The Court further noted that, if the note does not reflect the plaintiff as the payee, it must show a special indorsement in the plaintiff’s favor or a so-called blank indorsement, meaning it is payable to the bearer. In addition, the Court noted, the plaintiff can provide an assignment, an affidavit of ownership, or testimony of a witness at trial regarding the date the plaintiff became the owner of the note in order to prove standing.

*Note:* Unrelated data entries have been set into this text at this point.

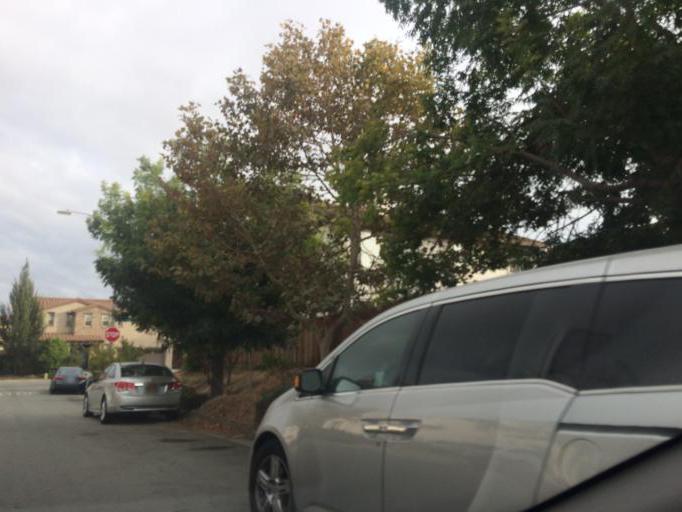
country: US
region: California
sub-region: Santa Clara County
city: Milpitas
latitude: 37.4013
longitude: -121.8801
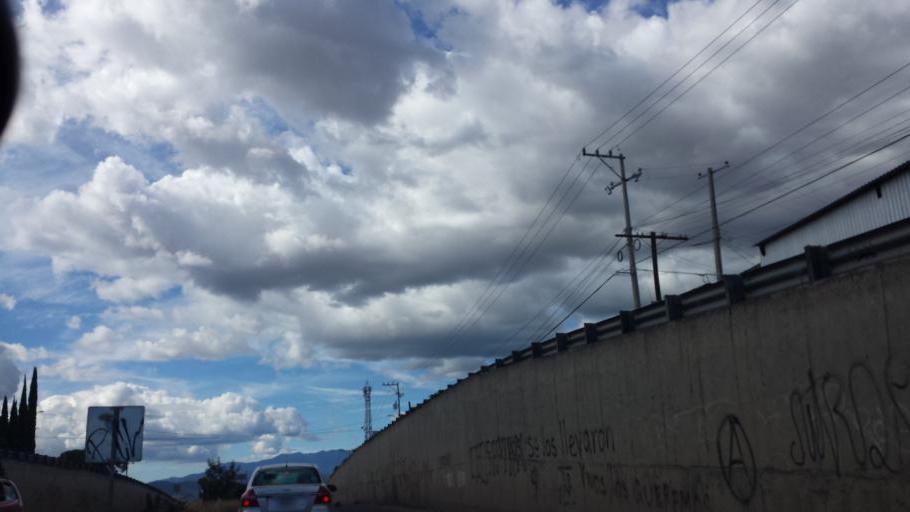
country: MX
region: Oaxaca
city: Tlacolula de Matamoros
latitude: 16.9580
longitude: -96.4735
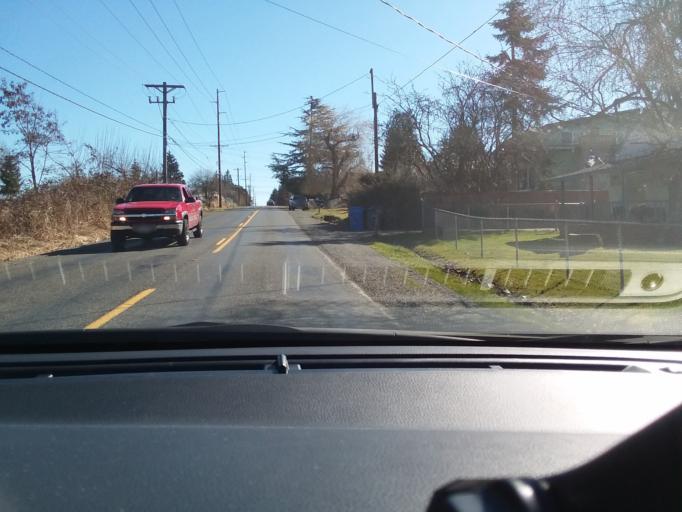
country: US
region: Washington
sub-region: Pierce County
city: Midland
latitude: 47.1699
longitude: -122.3916
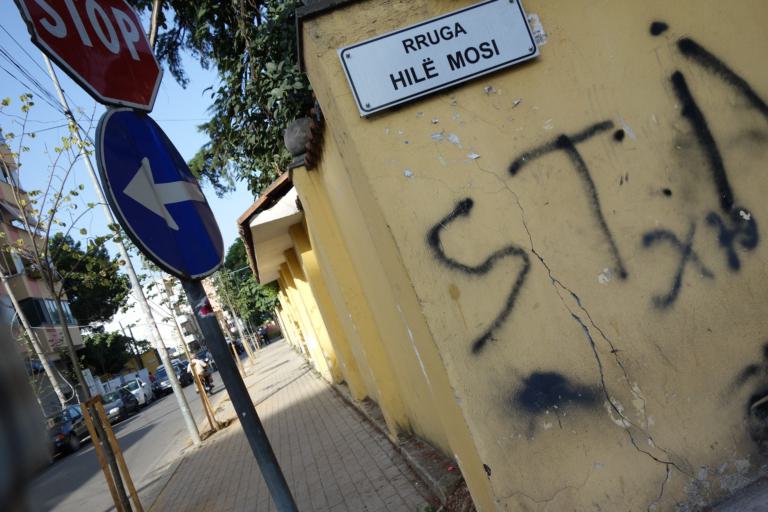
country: AL
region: Tirane
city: Tirana
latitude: 41.3333
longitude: 19.8299
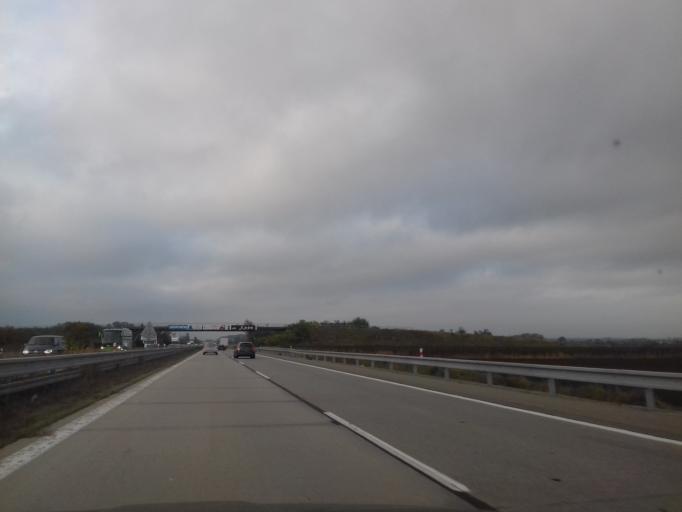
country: CZ
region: South Moravian
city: Rajhradice
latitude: 49.0837
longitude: 16.6588
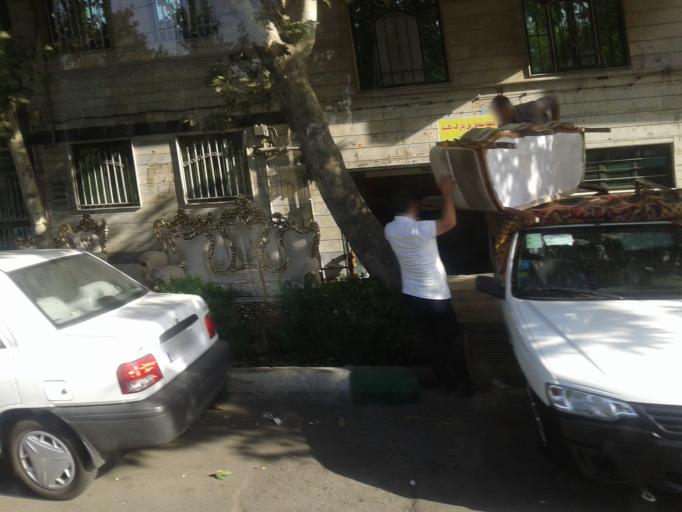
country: IR
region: Tehran
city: Tehran
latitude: 35.6535
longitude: 51.3157
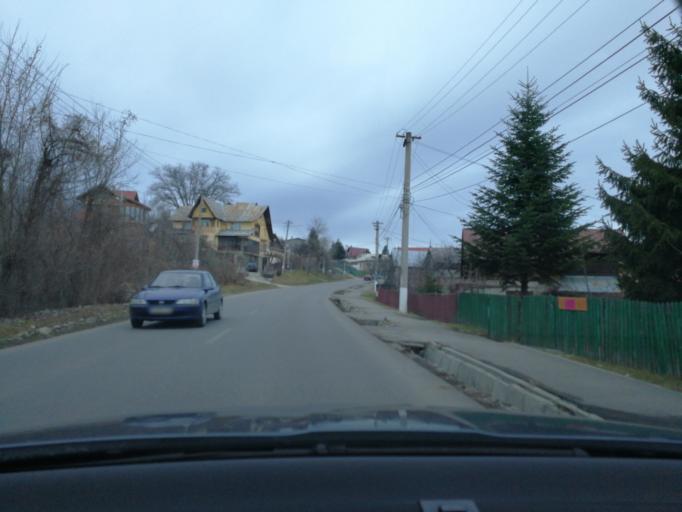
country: RO
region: Prahova
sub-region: Comuna Cornu
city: Cornu de Jos
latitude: 45.1539
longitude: 25.6887
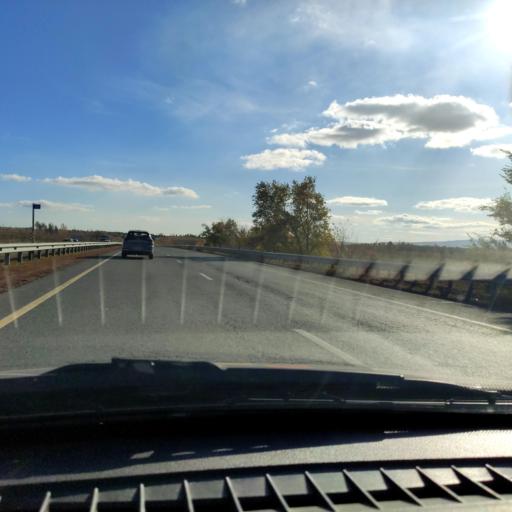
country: RU
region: Samara
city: Zhigulevsk
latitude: 53.5132
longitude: 49.5375
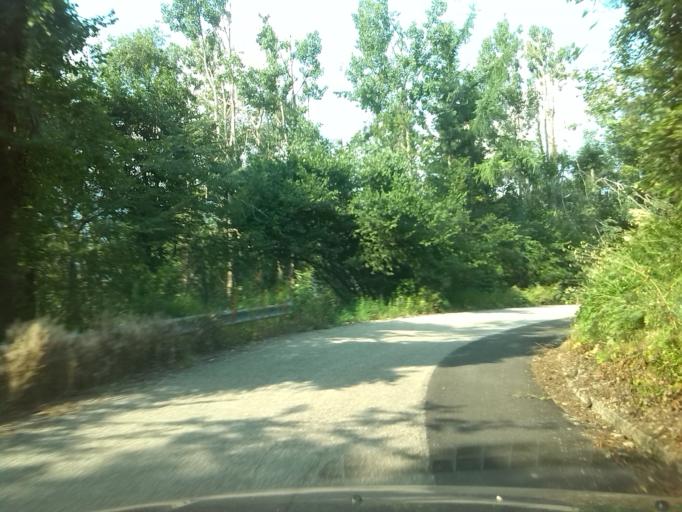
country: IT
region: Friuli Venezia Giulia
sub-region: Provincia di Udine
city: Cras
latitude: 46.1548
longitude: 13.6289
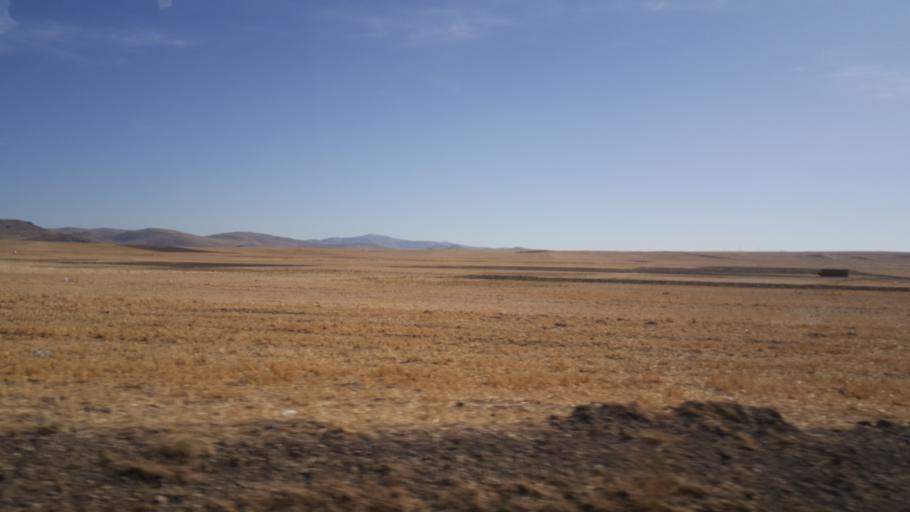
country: TR
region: Ankara
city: Yenice
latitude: 39.3437
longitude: 32.7518
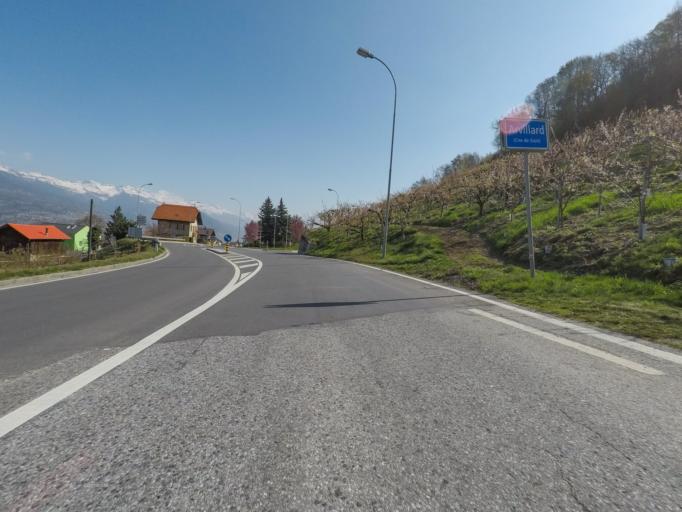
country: CH
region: Valais
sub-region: Sion District
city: Sitten
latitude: 46.2091
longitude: 7.3423
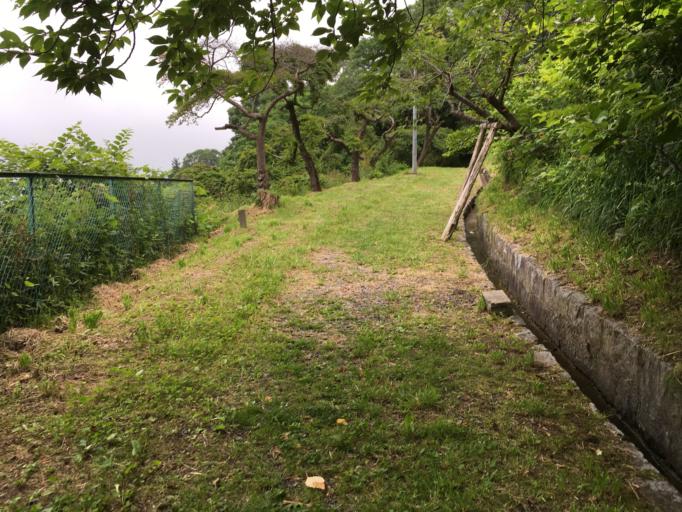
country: JP
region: Iwate
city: Ichinoseki
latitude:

Although the plaintiff mortgagee attached a copy of the assignment of mortgage to the complaint dated prior to the commencement of the action, it was not admitted into evidence at trial or mentioned by the plaintiff mortgagee’s only witness. The witness only stated in conclusory fashion that the plaintiff mortgagee was entitled to enforce the note, but failed to establish when the plaintiff mortgagee took possession of the note or that it had acquired the note before filing the foreclosure action. The witness also failed to explain why the copy attached to the complaint contained an undated indorsement to a non-party bank, not the plaintiff mortgagee.

Although the special indorsement on the note established that the non-party bank reflected as payee had standing to foreclose, there was no evidence in the record proving that the non-party bank indorsed the note to the plaintiff mortgagee, either specially or in blank, or that the trustee of the original lender’s pooling and servicing agreement had been changed. The indorsement on the original note did not reflect that plaintiff mortgagee was the proper party with standing to file the foreclosure action.

Importantly, however, the Court rejected the borrower’s second argument that the plaintiff mortgage failed to comply with the 30-day notice of default and right to cure requirement in the mortgage because, even though only 29 days’ notice was provided, the borrower was not prejudiced because he made no attempt to cure the default.  The Fifth DCA held that, under Florida law, without a showing of prejudice, the breach of a condition precedent is not a defense to enforcement of an otherwise valid contract.

Accordingly, the final judgment of foreclosure was reversed and remanded.